Frage des Monats

Ist Reisezeit mit der Bahn Arbeitszeit?

Ich bin Inhaber eines Dienstleistungsunternehmens mit 30 Beschäftigten. Im Auftrag unserer Kunden überführen wir Fahrzeuge (PKWs und LKWs). Dazu reisen die Beschäftigten mit der Bahn zum Abholort und übernehmen dort das Fahrzeug, mit dem sie zum Zielort fahren. Von dort aus fahren sie wiederum mit der Bahn zurück nach Hause.

Ein Bekannter hat mich nun darauf hingewiesen, dass hierdurch möglicherweise die Höchstarbeitszeiten überschritten werden und mir Sanktionen des Amts für Arbeitsschutz drohen. Bislang war ich der Auffassung, dass die Beschäftigten während der Bahnfahrt in der Gestaltung ihrer Zeit völlig frei seien und ihnen nur ein „Freizeitopfer“ abverlangt werde.
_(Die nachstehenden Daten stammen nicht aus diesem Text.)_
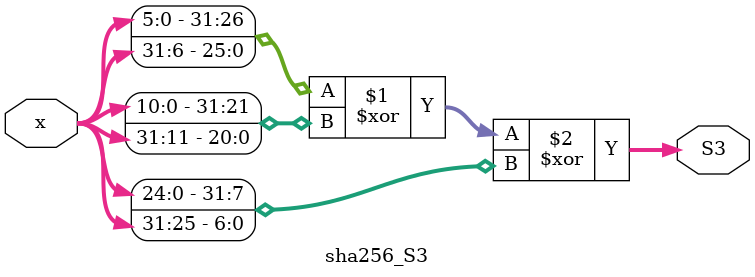
<source format=v>
module sha256_S3 (
          input wire [31:0] x,
          output wire [31:0] S3
          );

      assign S3 = ({x[5:0], x[31:6]} ^ {x[10:0], x[31:11]} ^ {x[24:0], x[31:25]});

      endmodule
</source>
Ich habe diese Zeiten nicht als Arbeitszeit angesehen. Könnte das wirklich ein Problem sein?
Antwort: Ja
Mit einem vergleichbaren Sachverhalt hat sich das Verwaltungsgericht Lüneburg (Az.: 3 A 146/22) in seinem Urteil vom 02.05.2023 befasst.
Nach Auffassung des VG Lüneburg ist die An- und Abreise mit der Bahn in solchen Fällen maßgeblicher Inhalt der Tätigkeit des Arbeitnehmers.
Bestehe die Tätigkeit eines Arbeitnehmers darin, Neufahrzeuge auf der eigenen Achse von wechselnden Abholorten zu wechselnden Zielorten zu überführen, sei die Bahnreisezeit vom Wohnort zum Übernahmeort und vom Zielort zurück zum Wohnort Arbeitszeit im Sinne des Arbeitszeitgesetzes.
Dabei sei allein maßgebend, ob der Arbeitnehmer dem Arbeitgeber zur Verfügung stehe und seine Tätigkeit ausübe oder Aufgaben wahrnehme. Einerseits sei die teils mehrstündige An- und Abreisezeit mit der Bahn Teil der Leistungserbringung, andererseits beschränke sie den Arbeitnehmer in seiner Freiheit, über die Zeit selbst zu bestimmen. Die Reisedauer hänge nämlich allein davon ab, an welchen Ort das Fahrzeug überführt werden solle.
Das Urteil ist allerdings noch nicht rechtskräftig.
Es bleibt daher abzuwarten, ob die nächste Instanz der Auffassung des VG Lüneburg folgt.